TEXT »
------

Wednesday, August 25, 2010

More on Nelly Ternan and Charles Dickens


I finished up The Invisible Woman: The Story of Nelly Ternan and Charles Dickens, by Claire Tomalin, and am happy to say that it only got better and better. This is one of the best books I've read in a long time.

I loved Tomalin's ability to weave in lit crit with biographical elements with historical perspective and felt an immense amount of satisfaction in seeing a portrait of Dickens emerge that was somewhat different, and more sympathetic, than I had had before. I last read about Dickens about 10 years ago when I read Peter Ackroyd's bio and felt so angry with the man for his treatment of his wife Catherine that I found his novels unreadable afterwards. While Tomalin certainly doesn't sugar-coat Dickens' character, she does show him as a much more conflicted author/artist/man, and I felt much more sympathy for him as I got to know Nelly than I did before.

Here's some of the interesting things I marked as I read...

While we think of Dickens as the epitome of the Victorian age, he "was formed by the Regency and kept some of its traits; he always favored colored plumage over the black frock-coated aspect of true Victorian man. And although the long curls of his youth were coarsening and thinning, a mustache and beard now covered his lip and chin, there was nothing patriarchal about these, rather a hint of the raffish and piratical...He held himself as straight as a soldier and moved with a dancer's agility; his step was quick, light and precise." p. 78 Chapter 6, "The Amateur: Dickens in 1857"

Tomalin discusses at length the irony (or perhaps hypocrisy) of Dickens, the champion of the Fallen Woman (in both his stories as well as the work he did with Angela Coutts to rehabilitate young unmarried girls who became pregnant), who establishes as his mistress a young, dependent girl, casting himself in the role of the villain who corrupts innocence. While he did not abandon Nelly as Steerforth abandons Little Em'ly in David Copperfield, the life she lived as his mistress was definitely shadowy, on the margins, locked away from respectability.

------

RECORDED DATA »

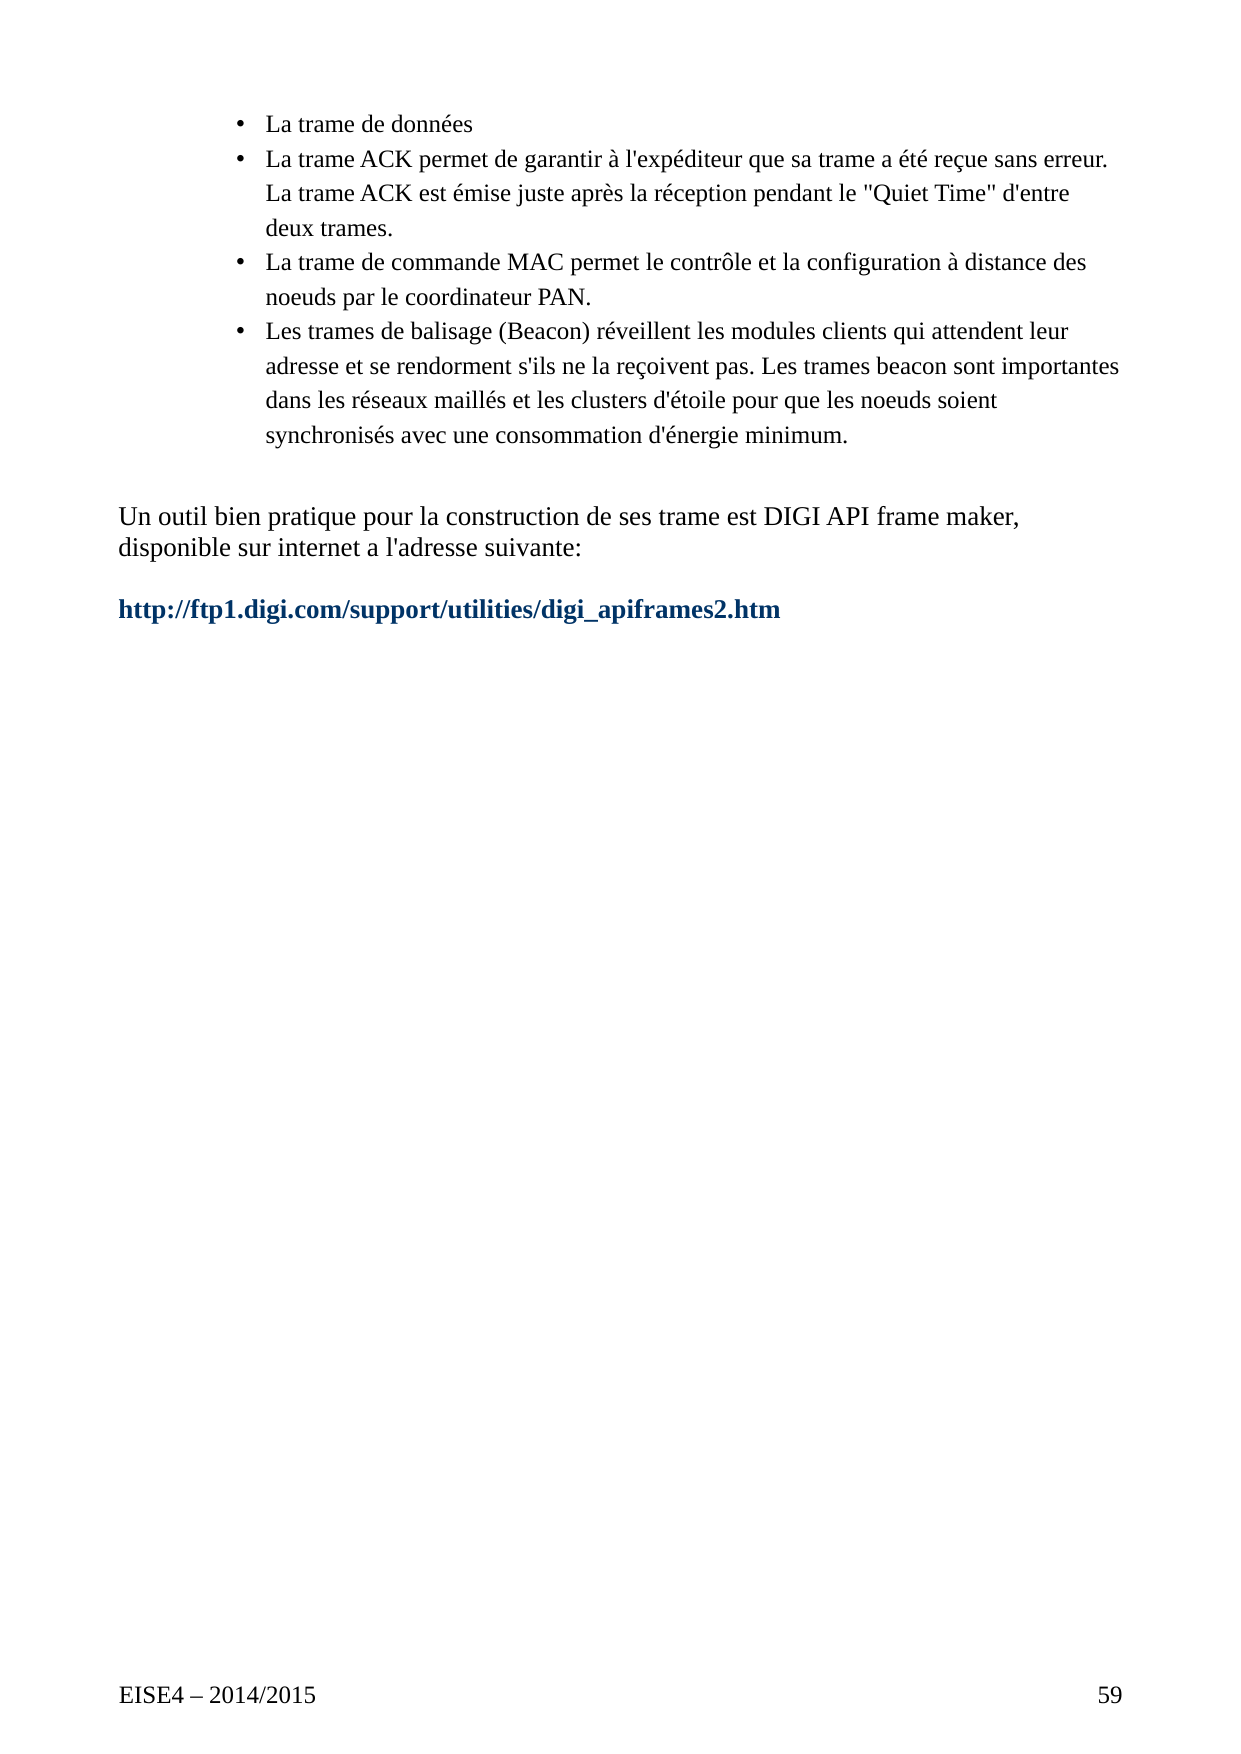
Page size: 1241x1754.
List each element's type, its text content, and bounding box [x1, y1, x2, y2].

------

WORK TO COMPLETE »
#1 Rewrite the Dickens post starting at "I finished up" and ending at "a long time.", putting "finest" in place of "best".
#2 According to the Dickens post, whose biography of Dickens did the writer read about 10 years earlier?
#3 Continue the post about Nelly Ternan and Charles Dickens from its last sentence.
The data has no connection to the post about Nelly Ternan and Charles Dickens.

OUTPUTS BY TASK »
#1
I finished up The Invisible Woman: The Story of Nelly Ternan and Charles Dickens, by Claire Tomalin, and am happy to say that it only got better and better. This is one of the finest books I've read in a long time.

#2 Peter Ackroyd's

#3
Dickens lived a frantic double life so that his public and even some of his friends didn't know what she was to him. Tomalin also suggests that Dickens's struggles with his guilt manifests itself in his later works, especially Great Expectations and A Tale of Two Cities. In the latter, Tomalin makes the case that Nelly was the physical model for Lucie Manette:
As his eyes rested on a short, slight, pretty figure, a quantity of golden hair, a pair of blue eyes that met his own with an inquiring look, and a forehead with a singular capacity (remembering how young and smooth it was), of rifting and knitting itself into an expression that was not quite one of perplexity, or wonder, or alarm, or merely of a bright fixed attention, though it included all the four expressions...


After Dickens died, Nelly created an entirely new life for herself--she lopped ten years off of her age, found herself a handsome husband, had two children, and for awhile prospered. She and her husband fell on hard times, but there is no evidence that he ever knew about her former life, and her children did not find out that their mother was more to Charles Dickens than a god-daughter until after she had died.

I enjoyed the research and thoughtful analysis that Tomalin put into this work--it has gone a long way to rehabilitating Dickens in my eyes. I still think he treated Catherine in a shabby way, but he did his best to protect and support Nelly in her gilded cage. He wasn't able to set her free until he died, but I got the feeling in reading this book that he was fully aware of the price that he had to pay to pursue his passion for her. It's a sad story, probably sadder than any he ever wrote.

6 comments:

  1. Extremely interesting second posting, Jane!
    Especially the connections between this hidden relationship and Dickens's works.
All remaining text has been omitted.